The individual, making some sort of personal sacrifice is pointless and more importantly you’re never going to get a majority of people to vote to sacrifice their quality of life for global warming.

? How much are you calling “nearly all”? This graph on world greenhouse gas emissions by sector (based on 2000 data) indicates that worldwide, all transportation contributes 13.5% of emissions, and all electricity and heat generation contributes 24.6%. That adds up to less than 40% of total emissions for all transportation and electricity/heat generation combined, not just cars and coal-fired energy generation in particular. The figures are more or less corroborated by this simpler graph, which allocates 14% of emissions to all transportation and 21.3% to power stations.

Hmm. Got cite? I can’t find a sector-by-sector breakdown for US emissions that exactly parallels the worldwide one, but this graph indicates that transportation as a whole accounts for only 28% of US GHG emissions. AFAICT we’d still have about half our current emissions levels to deal with even if all power generation and all transportation went carbon-neutral tomorrow.



Um, thanks, EP. Did I miss a non-displayed graphic or spoiler box in your post or something?

It’s not just cost which can be used to regulate peoples behavior. Convenience of use and marketing play roles as well.

For example-auto’s are still the easiest way to travel in many parts of the US. In addition, auto use is heavily marketed. Once it becomes obvious that you can get from point a to b more easily by taking the train and auto use is not glamorized peoples behavior will start to change.

It was not to long ago recycling was unheard of. Making it easier to do and marketing it changed people’s behavior.

Cutting out nearly 40% of emissions, wholesale, is pretty substantial and more importantly feasible. You don’t need to reduce emissions to 0. For instance, agricultural emissions are likely unchanged from the world before humans because, surprise, there were plants and animals occupying the land before humans came in.
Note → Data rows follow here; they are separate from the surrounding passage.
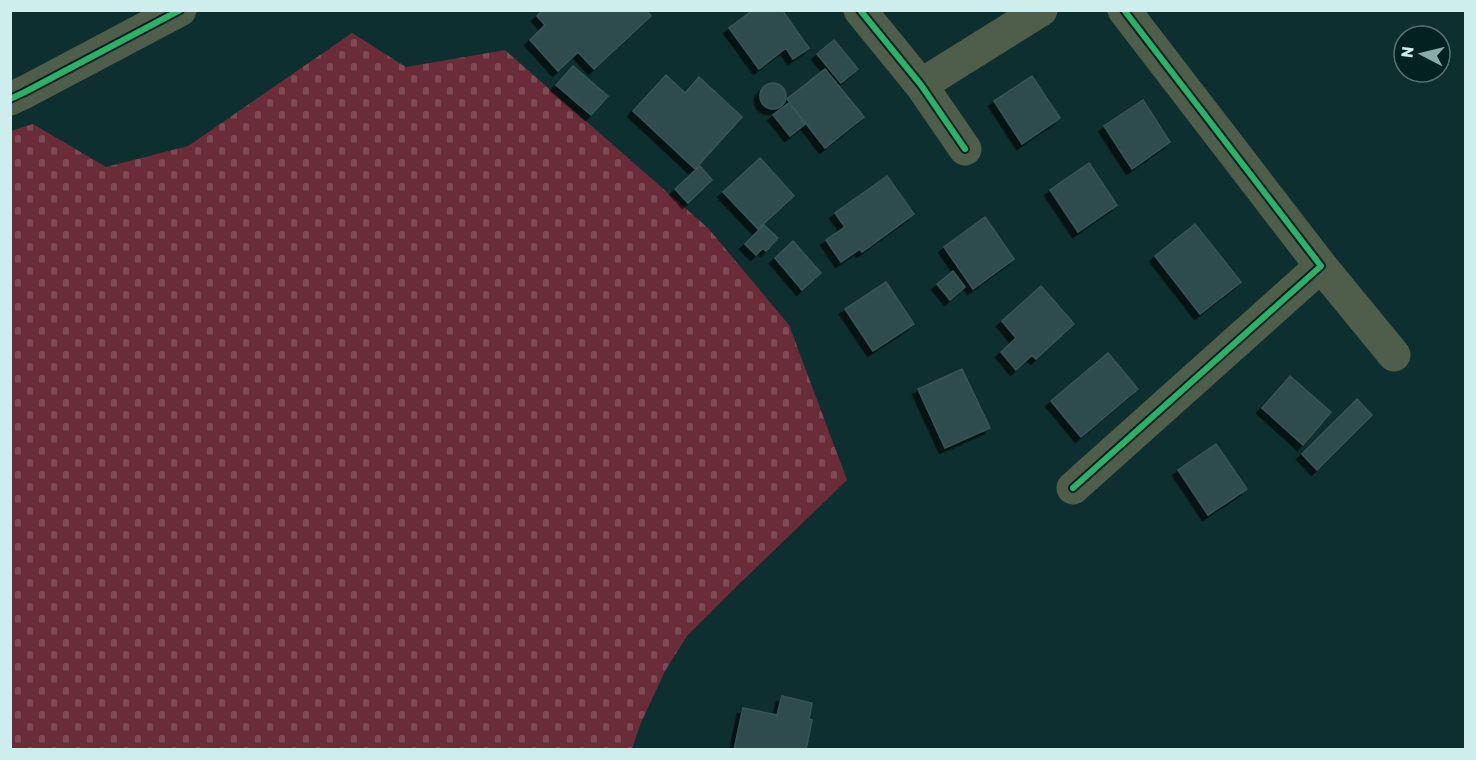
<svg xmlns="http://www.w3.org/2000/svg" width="1476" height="760" font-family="Rubik,sans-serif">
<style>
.cemetery{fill:url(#cemetery-stones)}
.building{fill:#2e4b4e;stroke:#395457;stroke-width:1.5;filter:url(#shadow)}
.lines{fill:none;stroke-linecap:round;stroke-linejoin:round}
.minor{stroke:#4e5e4a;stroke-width:33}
.cycleway-casing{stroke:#032120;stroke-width:10}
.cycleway{stroke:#2db169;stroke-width:6}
</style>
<defs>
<pattern id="cemetery-stones" width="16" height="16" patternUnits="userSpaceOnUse" patternTransform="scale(1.5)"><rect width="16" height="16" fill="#6a2c38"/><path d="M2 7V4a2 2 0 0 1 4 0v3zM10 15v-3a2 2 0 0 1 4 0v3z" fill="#7e4b55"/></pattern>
<filter id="shadow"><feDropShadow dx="-5.5" dy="5.5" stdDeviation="0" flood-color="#0009"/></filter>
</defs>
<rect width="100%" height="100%" fill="#0e2f2f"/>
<path class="cemetery" d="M352,33l54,34 99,-17 203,178 81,97 58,155 -113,109 -47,47 -22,35 -25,54 -8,24h-621v-618l22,-7 73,43 82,-21z"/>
<path class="building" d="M543,10h103l5,6 -57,53 -16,-17 -20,19 -28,-31 15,-15 -8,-9z
M753,10h29l27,38 -16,11 -7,-11 -27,21 -30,-41z
M834,40l24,29 -17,14 -24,-29z
M573,66l35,30 -17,19 -35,-30z
M825,69l39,48 -39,31 -38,-49z
M666,75l19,18 14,-16 43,40 -47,52 -62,-58z
M1032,76l28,42 -38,26 -28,-43z
M760 96a13 13 0 1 1 26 0a13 13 0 1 1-26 0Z
M1143,100l27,42 -38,27 -28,-43z
M789,103l16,21 -15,12 -17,-21z
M760,158l34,38 -36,33 -35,-37z
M1089,163l28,42 -39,27 -28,-42z
M700,166l12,14 -24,23 -13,-14z
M887,176l27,38 -52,38 -2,-3 -19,13 -15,-22 19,-13 -10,-14z
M985,217l29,42 -41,30 -29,-42z
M1195,224l46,58 -41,32 -45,-58z
M764,225l14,13 -12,13 -3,-3 -7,7 -11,-11z
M793,241l28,32 -19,17 -27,-32z
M953,271l12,16 -15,13 -13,-16z
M886,282l28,42 -41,27 -28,-42z
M1041,286l33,38 -38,35 -4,-4 -16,15 -15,-18 15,-14 -14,-17z
M1108,353l30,36 -57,48 -30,-36z
M962,369l28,59 -45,20 -27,-59z
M1290,376l41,36 -28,33 -41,-37z
M1357,399l15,16 -55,55 -15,-16z
M1216,444l31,45 -39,26 -30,-45z
M782,696l30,7 -3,16 3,1 -6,30h-72l9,-42 34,7z"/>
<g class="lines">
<path class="minor" d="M860,10l61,75 44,64
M921,85l120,-75
M10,99l15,-7 155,-82
M1321,266l73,89
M1073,488l248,-222 -197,-256"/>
<g class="cycleway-casing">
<path id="cycleway" d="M860,10l61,75 44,64
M10,99l15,-7 155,-82
M1073,488l248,-222 -197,-256"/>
</g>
<use href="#cycleway" class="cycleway"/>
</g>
<rect width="1476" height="760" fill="none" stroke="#cdeeed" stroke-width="24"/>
<g transform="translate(1422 54) rotate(277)"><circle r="28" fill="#032120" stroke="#547372" stroke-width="1.5"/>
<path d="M0-4.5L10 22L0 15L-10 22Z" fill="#8aabaa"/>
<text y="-9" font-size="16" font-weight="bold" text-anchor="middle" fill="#cdeeed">N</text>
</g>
</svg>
And more importantly, you can’t stop producing food.

We can move to alternate sources of energy than petrol and coal, on the other hand. And if you think that cutting out 40% of all emissions is insubstantial, I’d have to wonder how much you think the world would be improved by getting rid of business class on airplanes.

Honestly, the more I think about it, the more I doubt that there will ever be meaningful action to reduce carbon dioxide emissions either in the United States or worldwide. Our government is controlled by corporations and special interest groups, as are most other governments. Those who have a financial interest in blocking CO2 reductions hold the power, and I see no feasible way to change that. Legislation may get passed that claims to address the problem, but it will always be watered down so as to achieve almost nothing. Far more likely that legislation will always be used to jack up the use a fossil fuels and other pollutants, so that some of the world’s richest people can become even richer.

I have every respect for people who are voluntarily making sacrifices to reduce their carbon footprint. If you’re willing to wash your clothes on cold cycle, good for you. (It basically makes no difference in terms of the cleanliness of clothes.) If you’re willing to air dry your clothes rather than using the dryer, good for you. (The dryer is the second most energy-hungry device in a typical home, with air conditioning coming first.) If you’re will to put on a sweater rather than turning the heat up, great.

But I don’t expect to see any useful legislation.